CHRISTINA Murphy's influence extended beyond the realm of education to encompass a whole range of issues, foremost among them the professional and personal rights and needs of women.
First, as women's editor, she changed the thrust of women's page coverage towards health, women's rights and family issues. Later, when she moved into the education arena, which became her abiding professional interest until her death, she applied her belief in the equal rights of men and women to the whole system of education in this country.
"To me, she was a great egalitarian," says Caroline Walsh, features editor of The Irish Times, who shared a desk with Christina when she first joined the paper.
"The extraordinary thing about her was that Christina knew that post women's lib, if you like, both men and women had to progress together if we were going to enter into the new age, the `New Jerusalem', post-equality."
In that sense, education proved to be the natural environment for Christina's talents. "She genuinely believed enlightenment was the answer, enlightenment of men and women," says Caroline.
She lived out the quest herself working for five years in Germany and Spain in order to earn enough money to study politics in UCD, eventually spending over two decades applying what she had learned to ensure equality in education for men and women.
On one occasion, Caroline remembers, she was sent by Christina to interview a male hospital matron in Co Cavan. "Christina was so excited by this. To her, this was a stepping stone on the path to greater equality and men and women working together in the workplace as partners. Here you had a female profession, nursing, and she realised how great it was that this man had become a matron".

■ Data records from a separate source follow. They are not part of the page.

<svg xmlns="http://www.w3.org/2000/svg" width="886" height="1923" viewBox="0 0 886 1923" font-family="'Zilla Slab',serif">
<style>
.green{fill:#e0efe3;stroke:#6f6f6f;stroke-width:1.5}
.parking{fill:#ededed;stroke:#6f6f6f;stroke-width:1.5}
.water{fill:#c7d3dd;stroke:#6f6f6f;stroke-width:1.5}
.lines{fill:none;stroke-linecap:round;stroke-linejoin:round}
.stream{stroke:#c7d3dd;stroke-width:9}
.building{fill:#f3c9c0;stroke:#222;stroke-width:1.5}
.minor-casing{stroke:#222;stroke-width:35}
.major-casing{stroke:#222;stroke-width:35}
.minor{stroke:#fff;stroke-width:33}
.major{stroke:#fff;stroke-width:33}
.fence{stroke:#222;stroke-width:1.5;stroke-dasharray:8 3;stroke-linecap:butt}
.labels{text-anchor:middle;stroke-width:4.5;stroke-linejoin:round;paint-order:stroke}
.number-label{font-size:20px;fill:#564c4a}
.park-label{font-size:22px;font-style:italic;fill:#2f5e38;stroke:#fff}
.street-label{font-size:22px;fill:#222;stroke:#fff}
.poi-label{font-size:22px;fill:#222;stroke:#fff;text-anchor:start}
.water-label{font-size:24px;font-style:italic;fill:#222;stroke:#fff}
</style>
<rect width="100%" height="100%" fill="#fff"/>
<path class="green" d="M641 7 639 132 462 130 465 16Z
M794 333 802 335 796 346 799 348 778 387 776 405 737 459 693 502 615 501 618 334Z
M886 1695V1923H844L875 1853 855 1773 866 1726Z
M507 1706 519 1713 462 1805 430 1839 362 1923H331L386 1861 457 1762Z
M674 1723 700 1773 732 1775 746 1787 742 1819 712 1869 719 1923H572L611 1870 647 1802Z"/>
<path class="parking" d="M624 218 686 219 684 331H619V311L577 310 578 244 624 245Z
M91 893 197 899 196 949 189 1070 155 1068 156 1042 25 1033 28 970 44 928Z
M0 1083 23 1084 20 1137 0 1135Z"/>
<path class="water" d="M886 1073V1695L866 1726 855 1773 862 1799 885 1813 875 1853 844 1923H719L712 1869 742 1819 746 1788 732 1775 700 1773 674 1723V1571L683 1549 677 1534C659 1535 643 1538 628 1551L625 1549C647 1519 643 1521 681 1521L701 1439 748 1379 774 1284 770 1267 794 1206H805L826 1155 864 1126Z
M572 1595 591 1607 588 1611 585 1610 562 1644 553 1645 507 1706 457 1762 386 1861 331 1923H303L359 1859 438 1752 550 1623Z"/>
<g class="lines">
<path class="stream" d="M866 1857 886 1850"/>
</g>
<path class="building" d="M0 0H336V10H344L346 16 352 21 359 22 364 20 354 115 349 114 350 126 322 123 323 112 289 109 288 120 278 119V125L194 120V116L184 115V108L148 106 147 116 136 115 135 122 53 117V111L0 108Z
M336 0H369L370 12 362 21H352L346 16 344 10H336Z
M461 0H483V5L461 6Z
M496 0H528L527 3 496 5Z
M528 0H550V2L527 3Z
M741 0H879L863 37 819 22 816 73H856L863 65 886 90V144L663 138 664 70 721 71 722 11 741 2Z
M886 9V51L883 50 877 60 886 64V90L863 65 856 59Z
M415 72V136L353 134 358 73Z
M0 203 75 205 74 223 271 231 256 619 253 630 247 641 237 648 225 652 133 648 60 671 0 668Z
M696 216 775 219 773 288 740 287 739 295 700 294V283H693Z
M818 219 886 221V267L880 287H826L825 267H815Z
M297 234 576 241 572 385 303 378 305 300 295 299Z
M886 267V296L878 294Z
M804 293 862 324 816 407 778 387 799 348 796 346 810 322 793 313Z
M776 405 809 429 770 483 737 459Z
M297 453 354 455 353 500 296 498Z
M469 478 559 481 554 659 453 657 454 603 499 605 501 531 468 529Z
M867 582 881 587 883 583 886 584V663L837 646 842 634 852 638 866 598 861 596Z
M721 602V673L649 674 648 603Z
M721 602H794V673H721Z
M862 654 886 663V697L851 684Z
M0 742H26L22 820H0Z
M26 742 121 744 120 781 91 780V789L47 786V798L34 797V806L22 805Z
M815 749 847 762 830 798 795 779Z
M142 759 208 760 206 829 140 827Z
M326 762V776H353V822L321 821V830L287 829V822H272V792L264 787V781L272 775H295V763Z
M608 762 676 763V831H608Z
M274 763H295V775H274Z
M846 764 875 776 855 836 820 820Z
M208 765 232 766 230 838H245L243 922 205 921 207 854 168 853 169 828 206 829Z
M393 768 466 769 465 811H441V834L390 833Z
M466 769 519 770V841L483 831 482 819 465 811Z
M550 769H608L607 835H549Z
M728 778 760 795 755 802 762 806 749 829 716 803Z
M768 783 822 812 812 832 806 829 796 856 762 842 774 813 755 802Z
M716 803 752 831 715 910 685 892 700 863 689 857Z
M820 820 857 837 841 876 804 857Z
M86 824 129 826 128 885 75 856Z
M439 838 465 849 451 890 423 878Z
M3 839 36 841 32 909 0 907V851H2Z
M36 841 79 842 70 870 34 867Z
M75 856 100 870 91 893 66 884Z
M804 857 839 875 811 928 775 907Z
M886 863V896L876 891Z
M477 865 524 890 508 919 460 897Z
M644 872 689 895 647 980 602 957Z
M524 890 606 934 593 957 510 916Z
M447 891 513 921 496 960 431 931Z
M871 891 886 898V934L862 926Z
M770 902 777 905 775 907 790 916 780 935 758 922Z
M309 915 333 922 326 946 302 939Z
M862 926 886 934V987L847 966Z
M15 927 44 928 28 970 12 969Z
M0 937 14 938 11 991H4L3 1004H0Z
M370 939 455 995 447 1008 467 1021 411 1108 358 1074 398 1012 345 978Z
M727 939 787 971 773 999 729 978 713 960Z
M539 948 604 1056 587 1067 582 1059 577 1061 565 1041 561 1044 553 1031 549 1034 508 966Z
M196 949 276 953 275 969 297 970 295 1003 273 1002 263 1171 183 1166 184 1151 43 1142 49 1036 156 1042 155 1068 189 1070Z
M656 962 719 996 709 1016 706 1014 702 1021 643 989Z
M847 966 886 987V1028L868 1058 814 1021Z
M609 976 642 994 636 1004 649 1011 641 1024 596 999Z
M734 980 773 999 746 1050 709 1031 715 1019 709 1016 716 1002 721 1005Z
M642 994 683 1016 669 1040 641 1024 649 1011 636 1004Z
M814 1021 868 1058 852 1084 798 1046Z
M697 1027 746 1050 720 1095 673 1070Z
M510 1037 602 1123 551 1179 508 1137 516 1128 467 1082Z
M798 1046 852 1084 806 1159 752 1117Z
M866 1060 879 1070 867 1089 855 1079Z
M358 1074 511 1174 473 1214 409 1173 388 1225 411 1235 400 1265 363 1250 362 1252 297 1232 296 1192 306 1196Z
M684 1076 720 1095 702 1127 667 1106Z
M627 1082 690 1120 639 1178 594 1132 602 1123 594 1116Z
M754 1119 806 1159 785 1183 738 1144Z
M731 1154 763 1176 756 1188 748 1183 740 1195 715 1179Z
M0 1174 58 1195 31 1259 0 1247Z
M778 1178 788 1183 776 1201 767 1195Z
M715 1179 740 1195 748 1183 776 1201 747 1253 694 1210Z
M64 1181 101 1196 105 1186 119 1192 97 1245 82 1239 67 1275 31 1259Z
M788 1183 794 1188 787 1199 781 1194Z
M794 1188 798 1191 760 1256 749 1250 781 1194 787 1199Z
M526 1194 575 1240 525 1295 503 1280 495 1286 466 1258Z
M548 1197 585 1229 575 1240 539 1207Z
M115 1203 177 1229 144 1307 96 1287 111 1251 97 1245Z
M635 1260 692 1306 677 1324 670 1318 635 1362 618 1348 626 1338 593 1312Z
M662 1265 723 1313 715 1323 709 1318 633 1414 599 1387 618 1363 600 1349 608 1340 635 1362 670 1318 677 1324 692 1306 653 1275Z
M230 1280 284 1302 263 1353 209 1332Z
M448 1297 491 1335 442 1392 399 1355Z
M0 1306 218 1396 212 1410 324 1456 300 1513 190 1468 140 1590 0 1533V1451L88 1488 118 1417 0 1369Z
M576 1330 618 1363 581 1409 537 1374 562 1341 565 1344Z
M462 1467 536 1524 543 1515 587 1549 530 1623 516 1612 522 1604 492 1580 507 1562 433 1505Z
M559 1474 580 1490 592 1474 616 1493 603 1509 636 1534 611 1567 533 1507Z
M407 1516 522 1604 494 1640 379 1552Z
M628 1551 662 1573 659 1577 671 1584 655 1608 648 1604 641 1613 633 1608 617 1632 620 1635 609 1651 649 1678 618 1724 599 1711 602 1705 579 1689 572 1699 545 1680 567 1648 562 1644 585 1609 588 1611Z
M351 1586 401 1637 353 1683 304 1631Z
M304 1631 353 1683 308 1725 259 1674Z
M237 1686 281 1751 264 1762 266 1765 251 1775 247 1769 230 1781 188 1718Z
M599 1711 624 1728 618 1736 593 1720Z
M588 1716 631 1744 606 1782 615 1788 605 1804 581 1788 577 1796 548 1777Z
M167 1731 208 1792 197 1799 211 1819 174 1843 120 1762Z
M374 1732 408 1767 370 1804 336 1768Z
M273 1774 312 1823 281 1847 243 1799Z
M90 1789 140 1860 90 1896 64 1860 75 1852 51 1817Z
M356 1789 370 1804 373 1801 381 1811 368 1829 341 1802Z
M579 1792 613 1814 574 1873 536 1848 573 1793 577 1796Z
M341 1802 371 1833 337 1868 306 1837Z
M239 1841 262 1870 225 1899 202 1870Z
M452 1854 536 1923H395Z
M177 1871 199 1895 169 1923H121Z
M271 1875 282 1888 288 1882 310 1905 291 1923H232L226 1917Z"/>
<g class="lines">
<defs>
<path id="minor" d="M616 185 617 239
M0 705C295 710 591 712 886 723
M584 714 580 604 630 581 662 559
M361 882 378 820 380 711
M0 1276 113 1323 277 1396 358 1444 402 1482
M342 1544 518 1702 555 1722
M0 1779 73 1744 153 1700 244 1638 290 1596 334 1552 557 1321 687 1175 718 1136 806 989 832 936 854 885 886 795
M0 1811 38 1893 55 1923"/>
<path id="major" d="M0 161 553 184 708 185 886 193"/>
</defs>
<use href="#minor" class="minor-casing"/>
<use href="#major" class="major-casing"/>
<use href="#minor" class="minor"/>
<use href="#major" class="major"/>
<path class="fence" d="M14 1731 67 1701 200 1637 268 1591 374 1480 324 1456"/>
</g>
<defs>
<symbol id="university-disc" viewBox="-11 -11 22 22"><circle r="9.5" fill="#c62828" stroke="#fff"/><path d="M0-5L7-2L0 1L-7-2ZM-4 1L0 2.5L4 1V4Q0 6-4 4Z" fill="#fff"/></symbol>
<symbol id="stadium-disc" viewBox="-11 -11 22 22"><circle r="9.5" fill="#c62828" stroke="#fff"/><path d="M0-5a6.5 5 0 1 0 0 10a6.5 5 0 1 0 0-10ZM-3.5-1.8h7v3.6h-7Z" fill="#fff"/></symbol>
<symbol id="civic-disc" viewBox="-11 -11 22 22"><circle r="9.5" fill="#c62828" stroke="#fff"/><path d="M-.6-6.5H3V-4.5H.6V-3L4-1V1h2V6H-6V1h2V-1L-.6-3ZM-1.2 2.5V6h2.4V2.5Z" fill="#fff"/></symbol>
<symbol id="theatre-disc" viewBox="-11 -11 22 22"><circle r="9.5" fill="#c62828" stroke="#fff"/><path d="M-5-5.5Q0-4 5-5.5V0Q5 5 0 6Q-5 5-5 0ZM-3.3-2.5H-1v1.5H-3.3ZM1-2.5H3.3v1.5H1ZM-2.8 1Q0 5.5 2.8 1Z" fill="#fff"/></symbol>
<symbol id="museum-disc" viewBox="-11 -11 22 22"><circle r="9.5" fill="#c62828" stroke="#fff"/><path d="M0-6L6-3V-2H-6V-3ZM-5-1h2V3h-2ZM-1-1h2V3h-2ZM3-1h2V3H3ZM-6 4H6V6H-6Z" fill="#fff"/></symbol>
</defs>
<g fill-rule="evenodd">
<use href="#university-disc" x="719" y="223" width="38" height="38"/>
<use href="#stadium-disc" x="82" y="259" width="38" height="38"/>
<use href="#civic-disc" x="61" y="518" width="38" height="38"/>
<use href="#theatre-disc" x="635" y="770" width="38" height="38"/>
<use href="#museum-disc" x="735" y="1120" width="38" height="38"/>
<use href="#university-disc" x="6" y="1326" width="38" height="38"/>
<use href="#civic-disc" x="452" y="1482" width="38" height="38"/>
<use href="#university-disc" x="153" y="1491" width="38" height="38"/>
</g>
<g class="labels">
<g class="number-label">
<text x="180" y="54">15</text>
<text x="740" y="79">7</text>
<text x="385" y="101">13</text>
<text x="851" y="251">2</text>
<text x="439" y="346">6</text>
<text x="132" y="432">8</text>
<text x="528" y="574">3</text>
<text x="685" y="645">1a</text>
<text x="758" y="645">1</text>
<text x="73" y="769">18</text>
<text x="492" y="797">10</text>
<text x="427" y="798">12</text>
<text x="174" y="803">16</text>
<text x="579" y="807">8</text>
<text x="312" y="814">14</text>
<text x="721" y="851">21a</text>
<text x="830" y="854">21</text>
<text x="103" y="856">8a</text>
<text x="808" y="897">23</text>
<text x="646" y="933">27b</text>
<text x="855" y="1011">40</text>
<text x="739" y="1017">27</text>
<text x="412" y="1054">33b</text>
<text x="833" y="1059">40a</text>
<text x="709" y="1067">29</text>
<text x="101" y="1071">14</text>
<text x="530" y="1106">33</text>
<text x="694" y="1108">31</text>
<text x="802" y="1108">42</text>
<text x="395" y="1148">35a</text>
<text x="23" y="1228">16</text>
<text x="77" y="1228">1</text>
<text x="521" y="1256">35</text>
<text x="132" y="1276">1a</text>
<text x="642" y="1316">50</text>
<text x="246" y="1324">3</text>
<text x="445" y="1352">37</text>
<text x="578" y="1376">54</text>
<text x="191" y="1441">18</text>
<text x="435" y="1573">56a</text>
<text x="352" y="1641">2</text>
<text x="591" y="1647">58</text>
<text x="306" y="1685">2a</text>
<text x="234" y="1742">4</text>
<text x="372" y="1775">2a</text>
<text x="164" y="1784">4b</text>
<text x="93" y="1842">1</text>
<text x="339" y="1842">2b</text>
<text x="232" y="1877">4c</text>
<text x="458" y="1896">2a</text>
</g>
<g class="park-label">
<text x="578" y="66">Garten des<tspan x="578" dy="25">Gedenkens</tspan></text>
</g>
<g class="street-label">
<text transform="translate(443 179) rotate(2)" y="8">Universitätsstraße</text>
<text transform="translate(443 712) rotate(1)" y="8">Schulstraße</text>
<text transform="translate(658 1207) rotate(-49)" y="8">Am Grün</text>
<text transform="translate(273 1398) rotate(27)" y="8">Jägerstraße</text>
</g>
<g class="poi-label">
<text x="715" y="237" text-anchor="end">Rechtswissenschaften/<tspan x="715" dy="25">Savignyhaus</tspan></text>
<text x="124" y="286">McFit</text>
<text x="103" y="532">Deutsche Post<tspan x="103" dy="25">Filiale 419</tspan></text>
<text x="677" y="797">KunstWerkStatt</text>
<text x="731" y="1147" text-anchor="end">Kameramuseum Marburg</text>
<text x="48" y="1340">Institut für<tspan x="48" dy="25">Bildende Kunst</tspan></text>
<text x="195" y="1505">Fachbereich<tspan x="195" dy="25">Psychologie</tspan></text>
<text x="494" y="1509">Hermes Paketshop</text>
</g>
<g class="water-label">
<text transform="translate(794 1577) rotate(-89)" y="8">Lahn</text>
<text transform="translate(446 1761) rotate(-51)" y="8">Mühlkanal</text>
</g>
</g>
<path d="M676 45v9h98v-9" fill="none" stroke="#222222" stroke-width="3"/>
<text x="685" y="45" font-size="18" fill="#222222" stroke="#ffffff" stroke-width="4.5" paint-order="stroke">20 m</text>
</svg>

Christina had always been angered by inequality. "She was very liberal in her thinking but she never got snagged on anger," says Caroline. "Her generosity of spirit allowed her not to get snagged on a bitter response to things."
Christina was strongly supportive of the Women's Political Association, which at one point organised a campaign entitled "Why Not a Woman?" to put into people's minds the possibility of voting for female candidates in elections. True to form, Christina became an ardent distributor of badges and stickers for the cause, a cause that eventually reached its apogee when Mary Robinson became President, to Christina's considerable pleasure.
"She had such a sense of humour," says Caroline. "She knew men needed to be taught a few things, that they might have some daft ideas about life in some kind of Pre-Petrarchan era, but she looked at them with an affectionate spirit."
As the most senior female journalist in the paper, she represented a role model for her female colleagues, proof that women could rise to the highest levels of the profession. "She was a role model for women coming up in the workplace," says Caroline.
In 1987, when Christina became the first woman to be promoted to the senior position of assistant editor, she and 17 or 18 of her female colleagues went out to dinner in a restaurant in Dame Street, Dublin. "We all went out," remembers Caroline. "That was unusual enough, but we went out for a big, big dinner to celebrate this."
She also remembers Christina's "encouragement and affection for her younger female colleagues", how she encouraged them to strive for what they wanted to achieve both professionally and personally.
"When I had my two babies, I don't know whether I'd have coped without Christina, without her encouragement, her advice, her belief that `You can do it if you want to do it'."
This encouragement also extended to her male colleagues. She was always sympathetic to young fathers who wanted time to spend with their children because, as Caroline puts, it was "evidence to her of a changing order. In the end, she was interested in a better world for as many people as possible."
Anthea McTeirnan adds:
Christina revolutionised the workplace - at least the section of the workplace over which she presided. She oversaw the development of a prototype which others would do well to follow.
In our office, everyone's children were welcome. Welcome to be discussed - many's the parenting page feature that was spawned as we discussed our children. Welcome to visit - hardly a week went by without Eric, Christina's son, popping in, or one of our assorted bunch of assorted ages sitting down and tapping on a computer or providing us all with countless cups of water from the office dispenser.
She knew everyone's name. She would ask them about school or college or nursery, or merely enquire the name of a teddy. When my son asked who had died after I took the telephone call, I said: "Christina, you know Christina, the woman in Mummy's work who always gave you the chocolates." He knew who I meant.
We'll all miss the woman who "gave us the chocolates", who gave us a workplace that was, for us and our families, a home from home.